ФРАГМЕНТ СТРАНИЦЫ
=====
Иваново действо


Тадаси Судзуки – такой же постоянный партнер и даже, наверное, друг Чеховского фестиваля, как и британец Деклан Доннеллан, поэтому театральная Москва успела свести с ним довольно близкое знакомство. Жаль, что оно несколько запоздало: сегодня Судзуки – признанный театральный сенсэй, автор собственной системы актерского тренинга и член олимпийского театрального комитета, но вряд ли тот человек, чьи новые спектакли способны вызвать какие-нибудь эмоции за рамками вежливого уважения. В них очевиден оригинальный авторский стиль, но кажется, что режиссерская мысль давно уже заместилась привычкой.
=====
ИСХОДНЫЕ ДАННЫЕ
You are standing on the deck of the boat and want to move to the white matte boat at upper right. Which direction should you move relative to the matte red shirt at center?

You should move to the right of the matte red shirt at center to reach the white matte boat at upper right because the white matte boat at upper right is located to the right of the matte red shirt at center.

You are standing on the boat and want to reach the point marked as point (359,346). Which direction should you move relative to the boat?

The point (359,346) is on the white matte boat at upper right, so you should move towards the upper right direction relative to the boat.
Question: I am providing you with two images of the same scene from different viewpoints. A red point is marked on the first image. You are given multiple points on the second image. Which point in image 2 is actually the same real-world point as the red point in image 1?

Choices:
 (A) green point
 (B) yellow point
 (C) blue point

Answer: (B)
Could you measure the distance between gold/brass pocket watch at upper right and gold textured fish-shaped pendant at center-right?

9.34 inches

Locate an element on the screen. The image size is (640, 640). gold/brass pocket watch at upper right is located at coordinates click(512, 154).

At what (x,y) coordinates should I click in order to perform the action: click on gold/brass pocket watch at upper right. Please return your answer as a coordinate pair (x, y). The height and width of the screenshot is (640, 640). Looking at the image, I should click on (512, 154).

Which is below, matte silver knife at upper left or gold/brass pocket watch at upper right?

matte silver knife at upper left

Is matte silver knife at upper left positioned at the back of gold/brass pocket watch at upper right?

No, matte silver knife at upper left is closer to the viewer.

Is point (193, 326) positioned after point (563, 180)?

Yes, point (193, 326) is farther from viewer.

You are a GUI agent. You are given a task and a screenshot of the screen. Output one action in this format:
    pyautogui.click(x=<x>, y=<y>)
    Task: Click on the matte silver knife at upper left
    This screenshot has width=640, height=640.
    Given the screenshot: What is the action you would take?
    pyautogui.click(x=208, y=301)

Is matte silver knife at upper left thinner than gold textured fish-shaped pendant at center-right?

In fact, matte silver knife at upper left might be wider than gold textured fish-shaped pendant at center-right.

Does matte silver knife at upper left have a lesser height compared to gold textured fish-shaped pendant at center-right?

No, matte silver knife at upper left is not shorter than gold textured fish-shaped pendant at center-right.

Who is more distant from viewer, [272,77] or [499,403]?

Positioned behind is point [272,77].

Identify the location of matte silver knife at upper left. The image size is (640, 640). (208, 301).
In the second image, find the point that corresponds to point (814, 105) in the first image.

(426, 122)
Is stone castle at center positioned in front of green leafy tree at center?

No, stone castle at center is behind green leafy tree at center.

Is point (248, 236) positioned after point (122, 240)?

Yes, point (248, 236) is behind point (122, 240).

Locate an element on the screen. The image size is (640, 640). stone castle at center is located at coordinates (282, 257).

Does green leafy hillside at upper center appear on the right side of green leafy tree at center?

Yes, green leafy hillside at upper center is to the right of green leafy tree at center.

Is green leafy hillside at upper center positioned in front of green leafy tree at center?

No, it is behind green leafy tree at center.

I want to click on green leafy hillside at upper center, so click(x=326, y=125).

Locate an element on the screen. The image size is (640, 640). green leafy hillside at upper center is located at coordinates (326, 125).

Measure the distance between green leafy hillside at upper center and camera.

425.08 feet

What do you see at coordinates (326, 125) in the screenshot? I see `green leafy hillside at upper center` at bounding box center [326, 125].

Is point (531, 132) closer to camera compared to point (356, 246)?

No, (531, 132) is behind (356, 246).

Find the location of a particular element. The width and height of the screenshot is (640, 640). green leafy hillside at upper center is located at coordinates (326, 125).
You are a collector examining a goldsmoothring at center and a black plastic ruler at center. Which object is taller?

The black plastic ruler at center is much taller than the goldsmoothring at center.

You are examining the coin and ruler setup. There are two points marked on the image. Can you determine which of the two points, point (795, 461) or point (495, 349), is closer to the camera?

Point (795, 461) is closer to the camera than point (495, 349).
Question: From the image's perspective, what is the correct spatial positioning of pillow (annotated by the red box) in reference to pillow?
=====
ЧТО СДЕЛАТЬ
A – Почему, согласно отрывку о Тадаси Судзуки, театральная Москва успела довольно близко с ним познакомиться? Ответьте в одном–трех предложениях.
B – Перепишите из отрывка о Тадаси Судзуки всё от слов «Иваново действо» до слов «уже заместилась привычкой.» включительно.

ОТВЕТЫ ПО ЗАДАНИЯМ
A – Тадаси Судзуки такой же постоянный партнер и, наверное, даже друг Чеховского фестиваля, как британец Деклан Доннеллан. Поэтому театральная Москва успела довольно близко с ним познакомиться.

B –
Иваново действо


Тадаси Судзуки – такой же постоянный партнер и даже, наверное, друг Чеховского фестиваля, как и британец Деклан Доннеллан, поэтому театральная Москва успела свести с ним довольно близкое знакомство. Жаль, что оно несколько запоздало: сегодня Судзуки – признанный театральный сенсэй, автор собственной системы актерского тренинга и член олимпийского театрального комитета, но вряд ли тот человек, чьи новые спектакли способны вызвать какие-нибудь эмоции за рамками вежливого уважения. В них очевиден оригинальный авторский стиль, но кажется, что режиссерская мысль давно уже заместилась привычкой.